What is needed is an exact retyping of each entry, pictures excluded.
▽
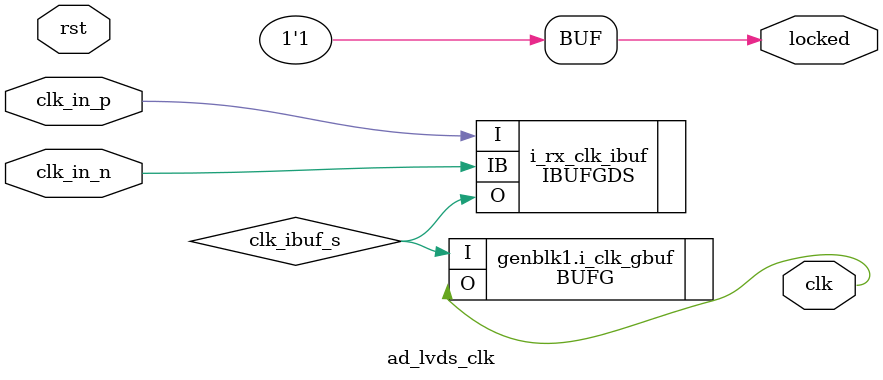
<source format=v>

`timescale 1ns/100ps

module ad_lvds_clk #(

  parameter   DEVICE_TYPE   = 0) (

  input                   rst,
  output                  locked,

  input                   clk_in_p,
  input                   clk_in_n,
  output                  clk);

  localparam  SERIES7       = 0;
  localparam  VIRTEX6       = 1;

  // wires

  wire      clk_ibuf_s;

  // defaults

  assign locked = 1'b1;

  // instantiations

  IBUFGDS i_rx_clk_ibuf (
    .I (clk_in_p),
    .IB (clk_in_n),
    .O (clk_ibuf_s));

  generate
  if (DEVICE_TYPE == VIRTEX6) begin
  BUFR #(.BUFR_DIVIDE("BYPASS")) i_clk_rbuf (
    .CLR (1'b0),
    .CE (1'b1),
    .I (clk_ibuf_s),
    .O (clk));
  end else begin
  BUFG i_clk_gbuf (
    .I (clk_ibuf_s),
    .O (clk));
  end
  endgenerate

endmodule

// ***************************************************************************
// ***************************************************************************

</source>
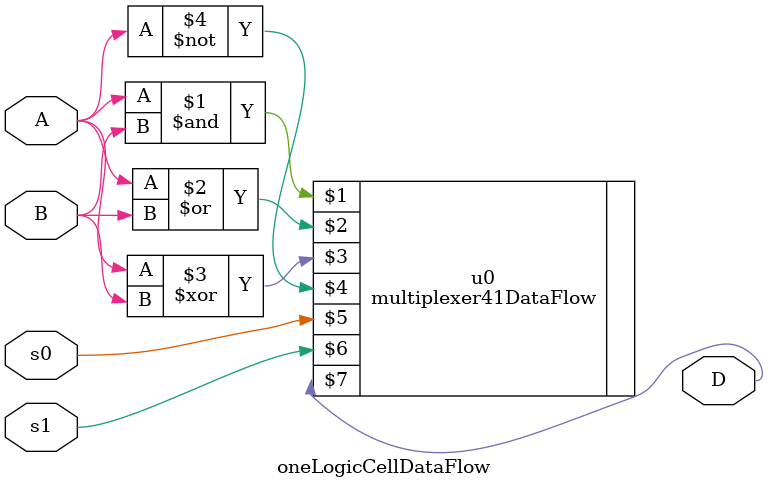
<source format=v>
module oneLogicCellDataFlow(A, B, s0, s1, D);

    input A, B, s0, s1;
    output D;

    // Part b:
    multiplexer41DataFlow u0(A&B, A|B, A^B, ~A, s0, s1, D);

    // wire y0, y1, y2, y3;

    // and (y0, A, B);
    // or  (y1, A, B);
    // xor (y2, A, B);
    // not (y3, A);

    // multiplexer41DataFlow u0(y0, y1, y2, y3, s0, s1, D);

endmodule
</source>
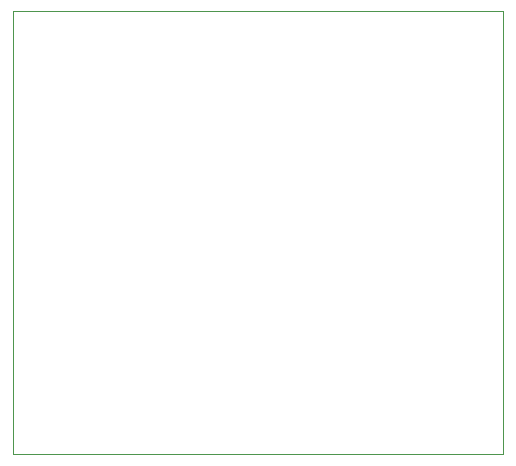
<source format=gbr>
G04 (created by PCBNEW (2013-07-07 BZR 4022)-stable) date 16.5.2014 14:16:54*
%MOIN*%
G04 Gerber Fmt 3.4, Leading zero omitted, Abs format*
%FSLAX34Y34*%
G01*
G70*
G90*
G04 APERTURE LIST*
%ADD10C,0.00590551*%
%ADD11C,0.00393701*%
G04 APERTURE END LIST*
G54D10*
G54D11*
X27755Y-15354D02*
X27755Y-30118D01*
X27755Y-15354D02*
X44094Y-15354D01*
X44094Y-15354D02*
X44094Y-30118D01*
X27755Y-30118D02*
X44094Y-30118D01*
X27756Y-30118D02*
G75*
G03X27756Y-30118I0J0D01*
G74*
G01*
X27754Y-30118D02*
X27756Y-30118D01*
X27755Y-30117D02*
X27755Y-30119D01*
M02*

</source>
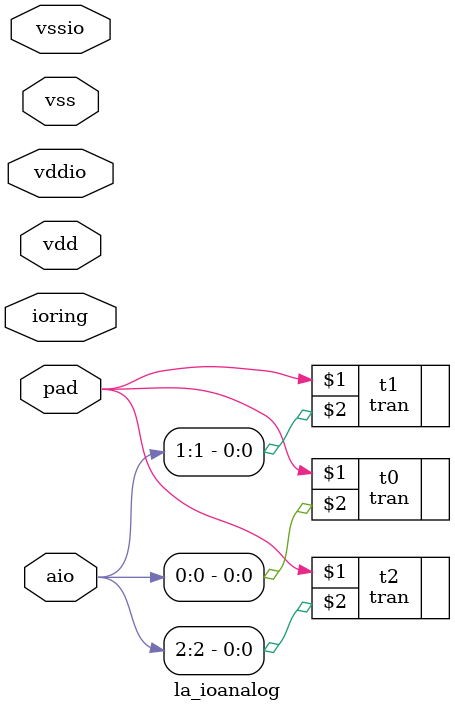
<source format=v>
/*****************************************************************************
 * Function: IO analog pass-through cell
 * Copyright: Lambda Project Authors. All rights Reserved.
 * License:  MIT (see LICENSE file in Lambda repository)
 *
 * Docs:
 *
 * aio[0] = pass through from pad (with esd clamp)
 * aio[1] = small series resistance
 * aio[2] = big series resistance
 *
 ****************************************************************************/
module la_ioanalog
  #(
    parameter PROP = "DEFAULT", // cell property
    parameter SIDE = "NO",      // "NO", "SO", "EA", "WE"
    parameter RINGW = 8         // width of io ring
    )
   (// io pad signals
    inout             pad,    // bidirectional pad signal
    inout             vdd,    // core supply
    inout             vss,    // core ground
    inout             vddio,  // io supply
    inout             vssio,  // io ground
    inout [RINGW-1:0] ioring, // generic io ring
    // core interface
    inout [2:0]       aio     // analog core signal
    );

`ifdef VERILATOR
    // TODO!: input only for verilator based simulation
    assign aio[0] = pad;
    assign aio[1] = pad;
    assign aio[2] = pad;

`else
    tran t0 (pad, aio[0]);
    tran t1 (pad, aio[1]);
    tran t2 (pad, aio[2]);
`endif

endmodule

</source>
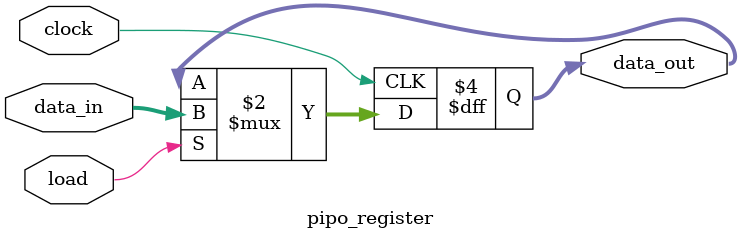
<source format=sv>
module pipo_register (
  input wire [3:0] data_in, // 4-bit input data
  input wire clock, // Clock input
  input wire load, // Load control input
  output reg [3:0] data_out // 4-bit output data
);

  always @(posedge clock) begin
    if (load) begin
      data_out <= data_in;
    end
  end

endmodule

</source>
△
TASK RESULT:
<source format=v>

`timescale 1ns/100ps

module ad_lvds_clk #(

  parameter   DEVICE_TYPE   = 0) (

  input                   rst,
  output                  locked,

  input                   clk_in_p,
  input                   clk_in_n,
  output                  clk);

  localparam  SERIES7       = 0;
  localparam  VIRTEX6       = 1;

  // wires

  wire      clk_ibuf_s;

  // defaults

  assign locked = 1'b1;

  // instantiations

  IBUFGDS i_rx_clk_ibuf (
    .I (clk_in_p),
    .IB (clk_in_n),
    .O (clk_ibuf_s));

  generate
  if (DEVICE_TYPE == VIRTEX6) begin
  BUFR #(.BUFR_DIVIDE("BYPASS")) i_clk_rbuf (
    .CLR (1'b0),
    .CE (1'b1),
    .I (clk_ibuf_s),
    .O (clk));
  end else begin
  BUFG i_clk_gbuf (
    .I (clk_ibuf_s),
    .O (clk));
  end
  endgenerate

endmodule

// ***************************************************************************
// ***************************************************************************

</source>
<source format=v>
module oneLogicCellDataFlow(A, B, s0, s1, D);

    input A, B, s0, s1;
    output D;

    // Part b:
    multiplexer41DataFlow u0(A&B, A|B, A^B, ~A, s0, s1, D);

    // wire y0, y1, y2, y3;

    // and (y0, A, B);
    // or  (y1, A, B);
    // xor (y2, A, B);
    // not (y3, A);

    // multiplexer41DataFlow u0(y0, y1, y2, y3, s0, s1, D);

endmodule
</source>
<source format=gbr>
G04 (created by PCBNEW (2013-07-07 BZR 4022)-stable) date 16.5.2014 14:16:54*
%MOIN*%
G04 Gerber Fmt 3.4, Leading zero omitted, Abs format*
%FSLAX34Y34*%
G01*
G70*
G90*
G04 APERTURE LIST*
%ADD10C,0.00590551*%
%ADD11C,0.00393701*%
G04 APERTURE END LIST*
G54D10*
G54D11*
X27755Y-15354D02*
X27755Y-30118D01*
X27755Y-15354D02*
X44094Y-15354D01*
X44094Y-15354D02*
X44094Y-30118D01*
X27755Y-30118D02*
X44094Y-30118D01*
X27756Y-30118D02*
G75*
G03X27756Y-30118I0J0D01*
G74*
G01*
X27754Y-30118D02*
X27756Y-30118D01*
X27755Y-30117D02*
X27755Y-30119D01*
M02*

</source>
<source format=v>
/*****************************************************************************
 * Function: IO analog pass-through cell
 * Copyright: Lambda Project Authors. All rights Reserved.
 * License:  MIT (see LICENSE file in Lambda repository)
 *
 * Docs:
 *
 * aio[0] = pass through from pad (with esd clamp)
 * aio[1] = small series resistance
 * aio[2] = big series resistance
 *
 ****************************************************************************/
module la_ioanalog
  #(
    parameter PROP = "DEFAULT", // cell property
    parameter SIDE = "NO",      // "NO", "SO", "EA", "WE"
    parameter RINGW = 8         // width of io ring
    )
   (// io pad signals
    inout             pad,    // bidirectional pad signal
    inout             vdd,    // core supply
    inout             vss,    // core ground
    inout             vddio,  // io supply
    inout             vssio,  // io ground
    inout [RINGW-1:0] ioring, // generic io ring
    // core interface
    inout [2:0]       aio     // analog core signal
    );

`ifdef VERILATOR
    // TODO!: input only for verilator based simulation
    assign aio[0] = pad;
    assign aio[1] = pad;
    assign aio[2] = pad;

`else
    tran t0 (pad, aio[0]);
    tran t1 (pad, aio[1]);
    tran t2 (pad, aio[2]);
`endif

endmodule

</source>
<source format=sv>
module pipo_register (
  input wire [3:0] data_in, // 4-bit input data
  input wire clock, // Clock input
  input wire load, // Load control input
  output reg [3:0] data_out // 4-bit output data
);

  always @(posedge clock) begin
    if (load) begin
      data_out <= data_in;
    end
  end

endmodule

</source>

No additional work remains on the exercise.